===== Data for this task
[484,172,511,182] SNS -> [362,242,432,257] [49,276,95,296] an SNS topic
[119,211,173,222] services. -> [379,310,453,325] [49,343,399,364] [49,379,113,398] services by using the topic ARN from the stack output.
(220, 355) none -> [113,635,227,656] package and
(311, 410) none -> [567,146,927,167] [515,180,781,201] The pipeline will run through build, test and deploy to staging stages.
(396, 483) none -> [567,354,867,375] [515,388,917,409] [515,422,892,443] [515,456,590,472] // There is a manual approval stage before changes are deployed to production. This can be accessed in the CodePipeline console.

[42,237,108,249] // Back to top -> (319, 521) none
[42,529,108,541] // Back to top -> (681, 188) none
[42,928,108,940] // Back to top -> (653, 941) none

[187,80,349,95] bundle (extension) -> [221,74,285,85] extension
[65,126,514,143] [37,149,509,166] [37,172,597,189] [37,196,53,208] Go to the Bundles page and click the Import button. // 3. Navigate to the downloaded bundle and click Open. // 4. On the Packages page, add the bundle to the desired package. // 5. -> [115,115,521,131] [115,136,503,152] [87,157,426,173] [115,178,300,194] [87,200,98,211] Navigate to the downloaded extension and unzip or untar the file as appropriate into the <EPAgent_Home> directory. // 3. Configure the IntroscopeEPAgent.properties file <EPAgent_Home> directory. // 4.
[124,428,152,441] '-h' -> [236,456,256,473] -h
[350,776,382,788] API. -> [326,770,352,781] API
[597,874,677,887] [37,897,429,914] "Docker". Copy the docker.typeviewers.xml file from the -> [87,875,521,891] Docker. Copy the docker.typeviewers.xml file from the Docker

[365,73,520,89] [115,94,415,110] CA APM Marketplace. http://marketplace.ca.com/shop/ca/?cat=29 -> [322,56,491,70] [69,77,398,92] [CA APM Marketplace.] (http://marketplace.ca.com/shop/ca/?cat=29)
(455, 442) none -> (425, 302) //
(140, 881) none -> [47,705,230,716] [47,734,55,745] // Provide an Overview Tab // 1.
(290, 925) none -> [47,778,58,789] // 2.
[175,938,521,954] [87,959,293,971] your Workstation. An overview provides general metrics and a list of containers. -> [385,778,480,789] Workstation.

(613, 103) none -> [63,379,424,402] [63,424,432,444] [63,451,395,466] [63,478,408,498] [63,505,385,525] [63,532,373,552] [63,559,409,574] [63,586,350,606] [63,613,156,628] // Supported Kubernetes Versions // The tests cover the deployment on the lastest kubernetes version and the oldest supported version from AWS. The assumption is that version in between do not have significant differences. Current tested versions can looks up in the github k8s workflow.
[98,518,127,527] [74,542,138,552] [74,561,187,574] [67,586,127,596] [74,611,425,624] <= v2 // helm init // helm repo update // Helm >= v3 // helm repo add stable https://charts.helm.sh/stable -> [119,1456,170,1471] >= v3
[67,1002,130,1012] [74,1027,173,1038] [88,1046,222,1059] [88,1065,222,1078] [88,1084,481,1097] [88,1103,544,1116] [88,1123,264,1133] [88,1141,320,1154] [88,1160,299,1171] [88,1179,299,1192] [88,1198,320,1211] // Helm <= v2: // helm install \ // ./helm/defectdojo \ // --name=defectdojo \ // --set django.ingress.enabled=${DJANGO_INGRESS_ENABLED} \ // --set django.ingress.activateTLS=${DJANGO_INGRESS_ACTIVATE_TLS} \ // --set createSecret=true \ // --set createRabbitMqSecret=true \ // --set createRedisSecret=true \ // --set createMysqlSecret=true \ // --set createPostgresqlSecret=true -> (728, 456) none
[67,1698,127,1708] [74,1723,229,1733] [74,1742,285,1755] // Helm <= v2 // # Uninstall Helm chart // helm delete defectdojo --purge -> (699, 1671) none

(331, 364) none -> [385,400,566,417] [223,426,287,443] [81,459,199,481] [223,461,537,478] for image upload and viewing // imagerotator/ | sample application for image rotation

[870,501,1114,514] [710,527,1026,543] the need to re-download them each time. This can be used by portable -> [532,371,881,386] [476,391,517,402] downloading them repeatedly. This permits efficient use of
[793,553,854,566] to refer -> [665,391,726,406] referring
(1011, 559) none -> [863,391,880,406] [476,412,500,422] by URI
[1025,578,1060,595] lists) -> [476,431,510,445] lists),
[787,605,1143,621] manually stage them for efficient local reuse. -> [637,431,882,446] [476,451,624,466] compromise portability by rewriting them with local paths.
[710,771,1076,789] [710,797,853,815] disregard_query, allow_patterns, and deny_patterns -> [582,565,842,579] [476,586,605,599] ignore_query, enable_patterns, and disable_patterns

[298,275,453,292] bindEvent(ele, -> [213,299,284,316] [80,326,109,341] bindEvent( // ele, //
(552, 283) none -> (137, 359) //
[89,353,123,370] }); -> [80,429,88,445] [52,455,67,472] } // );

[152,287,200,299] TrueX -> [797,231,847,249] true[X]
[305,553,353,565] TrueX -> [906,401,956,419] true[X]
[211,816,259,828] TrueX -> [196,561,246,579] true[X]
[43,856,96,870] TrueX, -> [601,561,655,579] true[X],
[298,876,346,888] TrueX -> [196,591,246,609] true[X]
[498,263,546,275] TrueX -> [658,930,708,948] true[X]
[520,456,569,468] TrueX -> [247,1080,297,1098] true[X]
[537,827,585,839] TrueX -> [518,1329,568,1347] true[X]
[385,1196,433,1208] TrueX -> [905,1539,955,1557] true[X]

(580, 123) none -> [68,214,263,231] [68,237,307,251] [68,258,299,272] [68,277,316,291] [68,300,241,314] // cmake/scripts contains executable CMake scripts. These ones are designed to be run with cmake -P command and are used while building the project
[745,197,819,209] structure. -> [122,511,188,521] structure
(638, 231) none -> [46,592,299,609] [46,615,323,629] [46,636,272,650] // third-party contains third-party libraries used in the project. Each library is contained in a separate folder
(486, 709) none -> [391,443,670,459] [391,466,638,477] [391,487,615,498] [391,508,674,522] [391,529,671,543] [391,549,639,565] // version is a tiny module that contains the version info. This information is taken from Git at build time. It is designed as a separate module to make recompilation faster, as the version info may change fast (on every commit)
==========
• [Task instructions] Display each line of the data where "used" occurs.

• [Answer to this exercise]
[870,501,1114,514] [710,527,1026,543] the need to re-download them each time. This can be used by portable -> [532,371,881,386] [476,391,517,402] downloading them repeatedly. This permits efficient use of
(580, 123) none -> [68,214,263,231] [68,237,307,251] [68,258,299,272] [68,277,316,291] [68,300,241,314] // cmake/scripts contains executable CMake scripts. These ones are designed to be run with cmake -P command and are used while building the project
(638, 231) none -> [46,592,299,609] [46,615,323,629] [46,636,272,650] // third-party contains third-party libraries used in the project. Each library is contained in a separate folder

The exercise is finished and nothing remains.